**Dataset entries:**
....

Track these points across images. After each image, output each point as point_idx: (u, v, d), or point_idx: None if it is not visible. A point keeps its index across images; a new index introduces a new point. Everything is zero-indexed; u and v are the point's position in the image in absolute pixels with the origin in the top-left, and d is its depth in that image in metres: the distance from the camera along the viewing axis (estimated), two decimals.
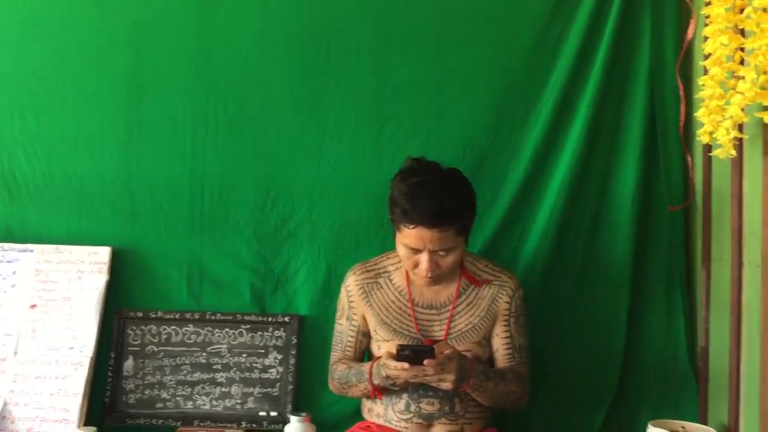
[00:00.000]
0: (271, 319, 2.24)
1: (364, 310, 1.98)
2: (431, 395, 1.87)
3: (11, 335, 2.17)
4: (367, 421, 1.98)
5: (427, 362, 1.72)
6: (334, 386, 2.01)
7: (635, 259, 2.20)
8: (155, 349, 2.22)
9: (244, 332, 2.23)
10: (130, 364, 2.22)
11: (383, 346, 1.93)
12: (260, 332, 2.23)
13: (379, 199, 2.15)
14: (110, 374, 2.19)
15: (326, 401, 2.18)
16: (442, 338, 1.90)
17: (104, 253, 2.23)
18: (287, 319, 2.24)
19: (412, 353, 1.74)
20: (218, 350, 2.23)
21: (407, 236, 1.81)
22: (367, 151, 2.25)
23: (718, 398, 2.04)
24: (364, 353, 2.03)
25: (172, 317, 2.23)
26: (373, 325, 1.97)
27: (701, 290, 2.14)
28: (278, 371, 2.22)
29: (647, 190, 2.22)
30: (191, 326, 2.23)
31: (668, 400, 2.19)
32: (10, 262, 2.23)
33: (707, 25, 1.68)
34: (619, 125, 2.23)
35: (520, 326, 1.96)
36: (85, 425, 2.08)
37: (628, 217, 2.20)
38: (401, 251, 1.86)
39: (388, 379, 1.79)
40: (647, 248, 2.23)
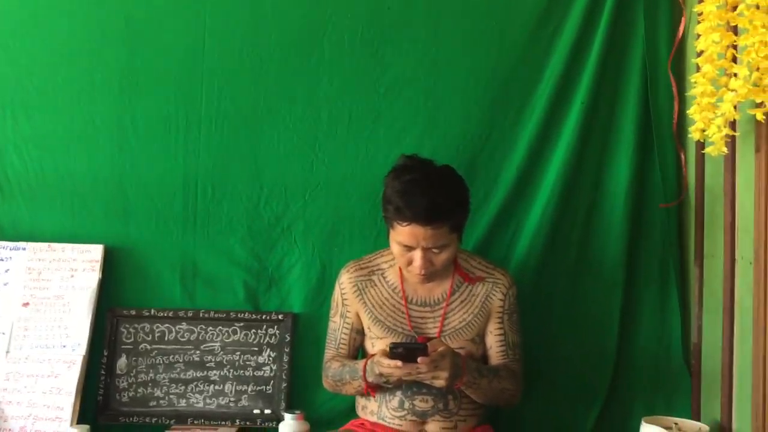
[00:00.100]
0: (264, 316, 2.23)
1: (357, 307, 1.98)
2: (425, 392, 1.87)
3: (4, 334, 2.16)
4: (361, 418, 1.98)
5: (420, 360, 1.72)
6: (328, 384, 2.01)
7: (628, 256, 2.21)
8: (148, 347, 2.22)
9: (237, 330, 2.23)
10: (123, 362, 2.21)
11: (377, 343, 1.93)
12: (254, 330, 2.23)
13: (372, 196, 2.16)
14: (103, 372, 2.19)
15: (320, 399, 2.18)
16: (435, 335, 1.90)
17: (97, 251, 2.22)
18: (281, 316, 2.23)
19: (405, 351, 1.74)
20: (212, 348, 2.23)
21: (401, 233, 1.80)
22: (360, 148, 2.25)
23: (711, 394, 2.04)
24: (358, 351, 2.03)
25: (165, 315, 2.23)
26: (366, 322, 1.97)
27: (694, 287, 2.15)
28: (272, 369, 2.22)
29: (641, 187, 2.22)
30: (185, 324, 2.23)
31: (661, 396, 2.19)
32: (2, 260, 2.22)
33: (700, 22, 1.68)
34: (612, 122, 2.23)
35: (513, 323, 1.96)
36: (78, 423, 2.07)
37: (621, 214, 2.20)
38: (395, 249, 1.86)
39: (381, 376, 1.80)
40: (640, 245, 2.23)
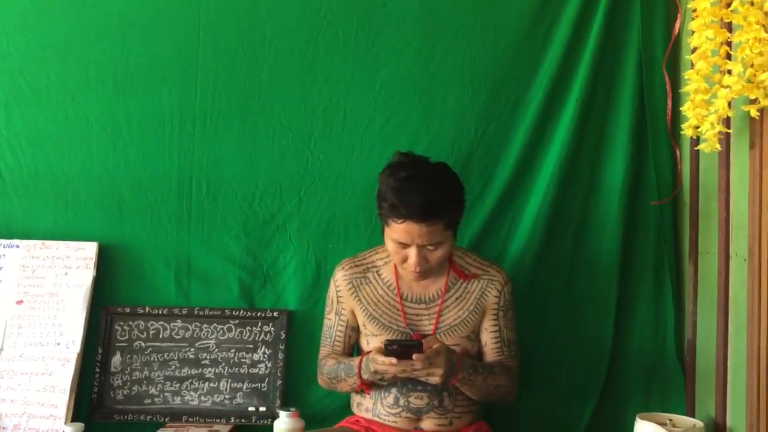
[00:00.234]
0: (259, 314, 2.23)
1: (352, 304, 1.97)
2: (420, 389, 1.87)
3: None
4: (356, 415, 1.98)
5: (415, 357, 1.72)
6: (323, 381, 2.01)
7: (623, 253, 2.21)
8: (143, 344, 2.21)
9: (232, 327, 2.23)
10: (117, 359, 2.21)
11: (372, 340, 1.93)
12: (249, 327, 2.23)
13: (367, 193, 2.15)
14: (98, 370, 2.18)
15: (315, 396, 2.18)
16: (430, 332, 1.90)
17: (91, 248, 2.21)
18: (276, 314, 2.23)
19: (400, 348, 1.74)
20: (206, 345, 2.22)
21: (396, 231, 1.80)
22: (355, 145, 2.25)
23: (705, 391, 2.05)
24: (353, 348, 2.03)
25: (159, 313, 2.22)
26: (361, 319, 1.97)
27: (689, 284, 2.15)
28: (267, 366, 2.21)
29: (636, 183, 2.22)
30: (179, 322, 2.23)
31: (656, 393, 2.20)
32: None
33: (694, 19, 1.68)
34: (607, 118, 2.23)
35: (508, 320, 1.96)
36: (72, 421, 2.06)
37: (616, 210, 2.20)
38: (390, 246, 1.86)
39: (376, 373, 1.79)
40: (635, 242, 2.23)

....

**Exercise requirements:**
Print only what lies in the material above starting at the line with "23: (718, 398, 2.04)" and ending at the line with "40: (647, 248, 2.23)", every line exactly as given.

**Written solution:**
23: (718, 398, 2.04)
24: (364, 353, 2.03)
25: (172, 317, 2.23)
26: (373, 325, 1.97)
27: (701, 290, 2.14)
28: (278, 371, 2.22)
29: (647, 190, 2.22)
30: (191, 326, 2.23)
31: (668, 400, 2.19)
32: (10, 262, 2.23)
33: (707, 25, 1.68)
34: (619, 125, 2.23)
35: (520, 326, 1.96)
36: (85, 425, 2.08)
37: (628, 217, 2.20)
38: (401, 251, 1.86)
39: (388, 379, 1.79)
40: (647, 248, 2.23)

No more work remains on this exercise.